Here Are The Big Midterm Election Races That Are Still Undecided
Somehow, the midterms aren’t over — there are a handful of big Senate and gubernatorial races that are still too close to call.
Three Senate races:
In Arizona, Republican Martha McSally has a one-point lead — less than 17,000 votes — over Democrat Kyrsten Sinema with 97.7% of precincts reporting. Getting a final result could take some time — on Wednesday, election officials in Maricopa County, the state’s most populous, will begin counting paper ballots cast on Election Day, and “that’s going to take days,” spokesperson Murphy Hebert told the Arizona Republic. (Update: on Monday evening the race was called for Sinema.)
In Florida, Republican Rick Scott is running ahead of incumbent Democrat Bill Nelson by a margin of slightly over 50,000 votes. Scott claimed victory on Tuesday night, but Nelson’s campaign said it was waiting for all the votes to be counted (Decision Desk HQ has called the race for Scott). But the closeness of the race — more than 8 million votes were cast — may trigger an automatic recount; that would mean manual vote counting and close scrutiny of “overseas and military ballots, provisional ballots and vote by mail ballots that have defects such as a missing or non-matching signature,” the Miami Herald reported.

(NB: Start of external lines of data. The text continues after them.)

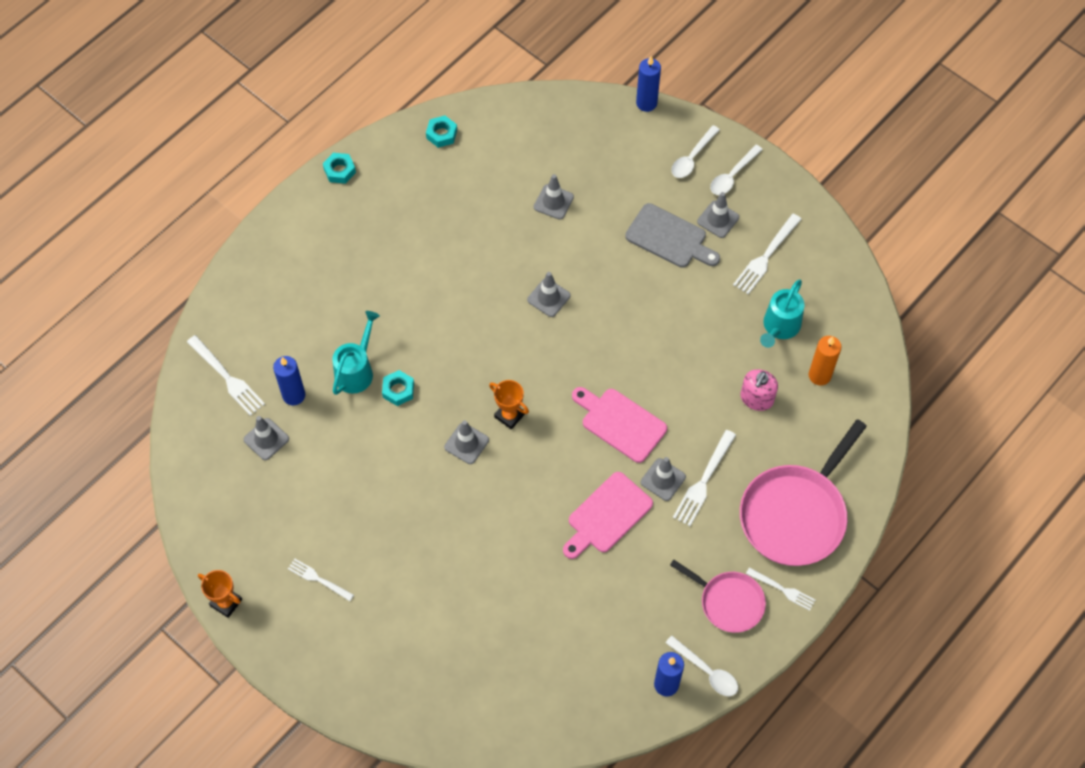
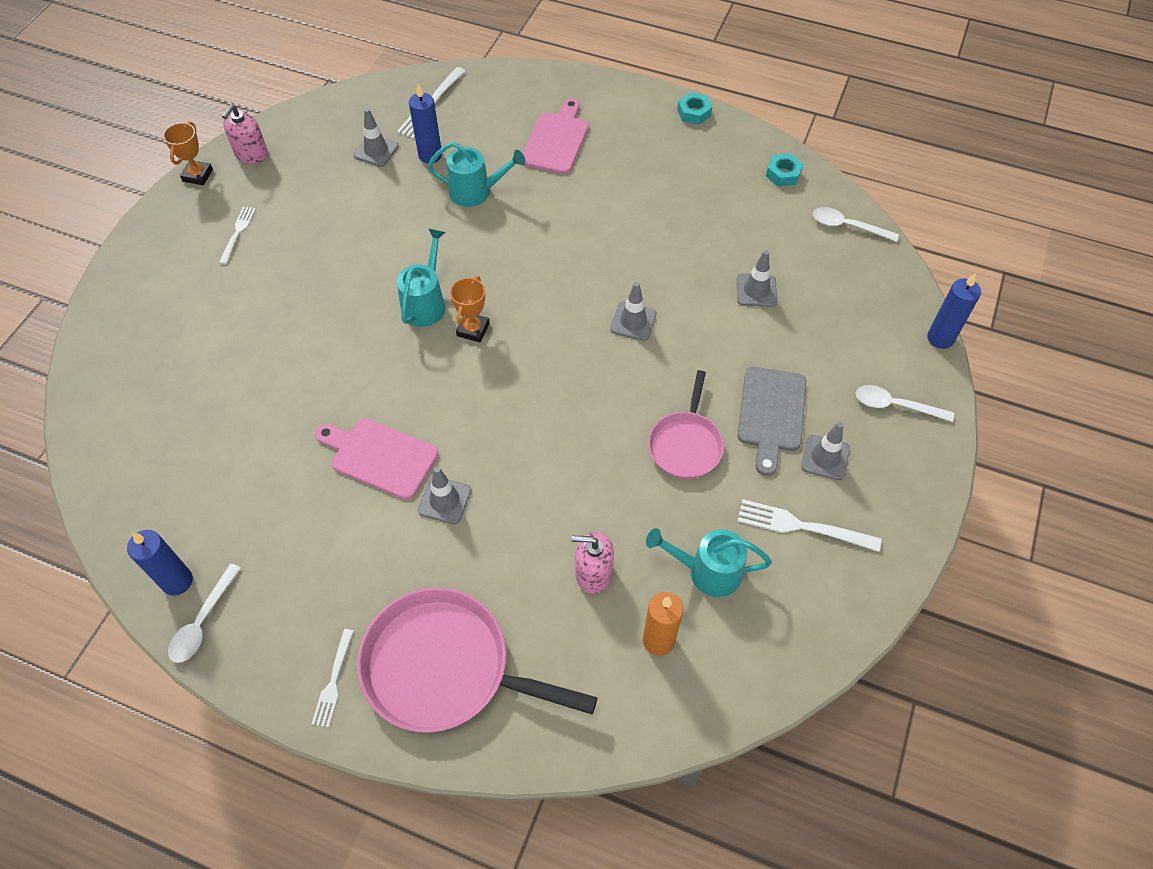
camera: 70 degrees right, 5 degrees down
turquoise nut [382,370,414,406] -> none
grey traffic cone [444,420,489,464] -> turquoise watering can [397,228,446,327]
pink cutting board [572,387,667,463] -> pink cutting board moved to [522,98,589,174]
pink pan [670,560,766,633] -> pink pan moved to [648,370,724,479]
white fork [673,430,736,526] -> none
white spoon [710,145,763,195] -> white spoon moved to [813,207,899,242]
none -> pink soap dispenser [222,104,268,164]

One governor’s race is still in play:
In Georgia, Republican Brian Kemp has a two-point lead over Democrat Stacey Abrams. Abrams did not concede the race on Tuesday night, and her campaign told CNN that it expects at least 77,000 more votes to be counted from Democrat-leaning districts. If Kemp ends up with less than 50% of the total vote (he currently has 50.6%) then Georgia law would require a runoff election between the two candidates.
There are still a number of House seats to be declared. Among them:
In California, where a bunch of races have yet to be called, Republican incumbent Dana Rohrabacher is running a little under 3,000 votes behind Democratic challenger Harley Rouda in the 48th District. (Update: On Saturday, the race was called for Rouda.)
In Georgia's 6th District, in what could be one of the biggest upsets of the election, Democratic challenger Lucy McBath has a lead of fewer than 2,000 votes over incumbent Republican Karen Handel. (Update: On Thursday morning, McBath declared victory and Handel conceded.)
And in Maine, US election history could be made in a race where the candidates are currently separated by less than 200 votes: With both incumbent Republican Bruce Poliquin and Democratic challenger Jared Golden both hovering around 45% of the vote, the state’s new ranked-choice congressional voting system — the first of its kind in the nation — could be used to decide the race.
The system lets voters rank candidates in order, rather than just tick a box for one of them, and if no candidate secures more than 50% of the vote, people's second choice votes come into play. Such systems are used in democracies around the world, but it would be the first time such a vote has elected someone to the US Congress.
Jon Tester and Jared Golden’s names were misspelled in an earlier version of this post.